## Given request A
Write out the part of the passage about songs and memories of Miri from "Some day someone" to "meaning of it.".
## Given request B
Answer these questions using the passage about songs and memories of Miri:
(i) Which Bee Gees song does it mention?
(ii) Which book of the Bible does the person addressed like to quote?
(iii) Which American sports leagues did the writer start watching instead of soccer?
## Given request C
Continue the passage about songs and memories of Miri, picking up after its final sentence.

## Given passage
○ ○ ○ ○ ○

The Good Rebel, the B-Side of Noel Gallagher solo project’s first ever single. I thought it was better than the A-Side. I liked it. It was my ringtone during that happy year 4 semester 2. First of May from the Bee Gees. That was also the time I did the 60 song compilation for WK’s dad. Barry Manilow, can’t smile without you. That was my ringtone, that was my mood for about a month. The days when I would quit dinner early and sit at the front porch of our house just to use the wifi to chat with you for ten minutes. The youth. The tenderness and sweetness of the purest feeling, where it all began. Miri. That three months was the happiest, some of the most beautiful of my life. Ever. Because what followed was not how I wanted it to be in the end, I wish I could turn back the clocks and have another shot. I don’t know what I would do differently, but I am greedy. I wanted the right results, I still do. I’m still working on it. That period of time, I haven’t even touched AIESEC. You haven’t changed your phone and I didn’t have to worry about Perth. WE, were hopeful.
Some day someone ought to make a film of my whole night out away from home. Keep the story line and use flash backs. At least I’ve got the soundtrack done.
You always like to quote the line from the book of Ecclesiastes, that God has everything in its time. You might even be referring to us. I hope. I never really could grasp the whole meaning of it.
In a way, since those happy days in Miri, I’ve tried not to change. I guess I tried hard. I tried to maintain the pure feeling towards you. You changed my university life story. It was supposed to end in a brotherly love but essentially wasted 5 and a half years, where I was almost the same when I first came, except the change from watching soccer to American sports, namely the NFL and MLB. Up until that point, I often regretted my decision to go Miri. I met friends, very good people. And I even learned to love the city that I wasn’t really comfortable with at the very beginning. And you were only going to go down as the prettiest girl in school who found my pendrive in the computer room.

○ ○ ○ ○ ○

## Extracted material
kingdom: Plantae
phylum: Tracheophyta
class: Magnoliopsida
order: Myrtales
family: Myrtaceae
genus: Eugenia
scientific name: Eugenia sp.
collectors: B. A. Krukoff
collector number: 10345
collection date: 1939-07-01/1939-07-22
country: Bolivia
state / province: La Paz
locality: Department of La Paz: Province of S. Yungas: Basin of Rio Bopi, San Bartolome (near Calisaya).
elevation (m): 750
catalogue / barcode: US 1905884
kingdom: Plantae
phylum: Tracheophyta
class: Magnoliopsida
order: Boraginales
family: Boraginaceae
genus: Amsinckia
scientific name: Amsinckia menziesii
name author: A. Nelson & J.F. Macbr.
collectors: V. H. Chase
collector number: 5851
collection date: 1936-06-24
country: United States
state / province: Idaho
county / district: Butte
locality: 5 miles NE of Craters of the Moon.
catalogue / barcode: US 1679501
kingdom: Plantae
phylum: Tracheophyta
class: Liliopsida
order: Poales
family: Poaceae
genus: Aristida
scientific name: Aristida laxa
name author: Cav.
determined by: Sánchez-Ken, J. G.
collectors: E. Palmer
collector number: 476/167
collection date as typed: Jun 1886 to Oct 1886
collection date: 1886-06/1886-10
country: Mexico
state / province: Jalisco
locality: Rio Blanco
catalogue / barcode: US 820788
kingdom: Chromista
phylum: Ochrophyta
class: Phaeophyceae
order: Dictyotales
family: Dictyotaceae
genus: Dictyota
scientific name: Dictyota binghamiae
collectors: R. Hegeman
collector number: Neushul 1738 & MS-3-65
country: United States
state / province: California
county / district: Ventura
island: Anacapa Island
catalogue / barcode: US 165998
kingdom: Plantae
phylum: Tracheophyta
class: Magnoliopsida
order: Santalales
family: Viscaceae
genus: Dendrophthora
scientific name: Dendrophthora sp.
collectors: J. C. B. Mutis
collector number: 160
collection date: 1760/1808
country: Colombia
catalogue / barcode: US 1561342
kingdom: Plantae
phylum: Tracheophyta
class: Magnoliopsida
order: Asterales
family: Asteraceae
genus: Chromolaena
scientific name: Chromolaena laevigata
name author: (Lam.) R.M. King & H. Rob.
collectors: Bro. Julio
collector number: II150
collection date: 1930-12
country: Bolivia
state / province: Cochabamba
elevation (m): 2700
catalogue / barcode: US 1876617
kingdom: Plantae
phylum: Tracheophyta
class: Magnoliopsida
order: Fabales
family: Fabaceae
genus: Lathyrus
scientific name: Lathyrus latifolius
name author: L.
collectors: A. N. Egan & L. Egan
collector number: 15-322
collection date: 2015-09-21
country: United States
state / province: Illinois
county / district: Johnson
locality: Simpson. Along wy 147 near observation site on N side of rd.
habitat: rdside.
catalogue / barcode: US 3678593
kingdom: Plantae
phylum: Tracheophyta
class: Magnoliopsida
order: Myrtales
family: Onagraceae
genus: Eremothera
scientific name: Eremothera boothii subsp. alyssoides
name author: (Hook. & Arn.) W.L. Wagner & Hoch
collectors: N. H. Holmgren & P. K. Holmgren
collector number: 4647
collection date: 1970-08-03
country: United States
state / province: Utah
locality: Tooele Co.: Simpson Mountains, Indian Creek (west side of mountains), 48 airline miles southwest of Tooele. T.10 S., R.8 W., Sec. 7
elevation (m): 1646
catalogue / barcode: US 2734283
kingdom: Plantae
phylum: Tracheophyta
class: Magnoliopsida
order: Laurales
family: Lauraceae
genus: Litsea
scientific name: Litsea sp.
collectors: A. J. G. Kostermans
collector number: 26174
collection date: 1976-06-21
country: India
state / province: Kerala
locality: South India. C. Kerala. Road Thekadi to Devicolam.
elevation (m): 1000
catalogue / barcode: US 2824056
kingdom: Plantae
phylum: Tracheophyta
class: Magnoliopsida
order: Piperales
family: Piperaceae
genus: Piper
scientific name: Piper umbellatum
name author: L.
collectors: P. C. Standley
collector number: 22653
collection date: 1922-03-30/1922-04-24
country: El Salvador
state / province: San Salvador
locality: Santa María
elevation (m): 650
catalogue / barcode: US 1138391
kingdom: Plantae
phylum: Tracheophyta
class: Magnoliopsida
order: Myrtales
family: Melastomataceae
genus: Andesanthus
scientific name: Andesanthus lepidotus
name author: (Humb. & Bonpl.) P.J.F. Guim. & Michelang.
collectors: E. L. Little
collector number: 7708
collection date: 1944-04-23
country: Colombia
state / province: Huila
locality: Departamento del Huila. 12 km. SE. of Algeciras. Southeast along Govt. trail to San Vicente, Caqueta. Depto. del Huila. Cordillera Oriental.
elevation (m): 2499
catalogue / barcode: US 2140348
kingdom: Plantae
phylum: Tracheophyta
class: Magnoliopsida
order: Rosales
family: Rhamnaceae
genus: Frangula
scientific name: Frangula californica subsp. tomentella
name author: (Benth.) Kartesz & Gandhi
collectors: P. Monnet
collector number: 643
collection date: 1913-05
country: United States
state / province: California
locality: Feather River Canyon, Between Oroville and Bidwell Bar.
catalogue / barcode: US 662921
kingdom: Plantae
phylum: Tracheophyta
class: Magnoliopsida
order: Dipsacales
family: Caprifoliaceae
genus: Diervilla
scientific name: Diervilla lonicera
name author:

○ ○ ○ ○ ○

## Output A
Some day someone ought to make a film of my whole night out away from home. Keep the story line and use flash backs. At least I’ve got the soundtrack done.
You always like to quote the line from the book of Ecclesiastes, that God has everything in its time. You might even be referring to us. I hope. I never really could grasp the whole meaning of it.

## Output B
(i) First of May
(ii) Ecclesiastes
(iii) The NFL and MLB

## Output C
Instead, that semester changed everything. I became myself, something that I have not lost since. I found school interesting again. I was learning again. I was living again. I breathed again, my fyp was starting to look promising again. I did so well that my lecturer was very kind to create 2 prizes for her best students to include me. And our group of buddies finally became really together, recognizing the bonds. I was belonged. But most important of all, was the driving force behind all these, loving you. I burned, I shone. Brightly.
I finally believed Nicholas’ words that he still wakes up everyday thinking about his Sharon. Because I did, and I still do. Thinking of you, not Sharon of course.
My last stay in Miri was like a second chance. It was so disconnected from the previous 5 years. I started studying Christianity. I changed. Miri changed. You were no longer there. I really could feel your absence. It was like the 3 days you went to KK the year before. Or when I went to St Joseph looking for your previous shadow. I felt your absence. I even asked Wendy to talk to you when you posted something weird and then deleted it. You never wanted me to know. But I guess I’ll always do, its him isn’t it. That night, we ate out. I was at Bintang. The rest of the boys were picking their prom night shirt. Somewhere at the old wing there was a free wifi. I stood there refreshed my chat for hours, waiting to hear from you or Wendy. I nearly missed the ride home too. These days I would just go to Starbucks.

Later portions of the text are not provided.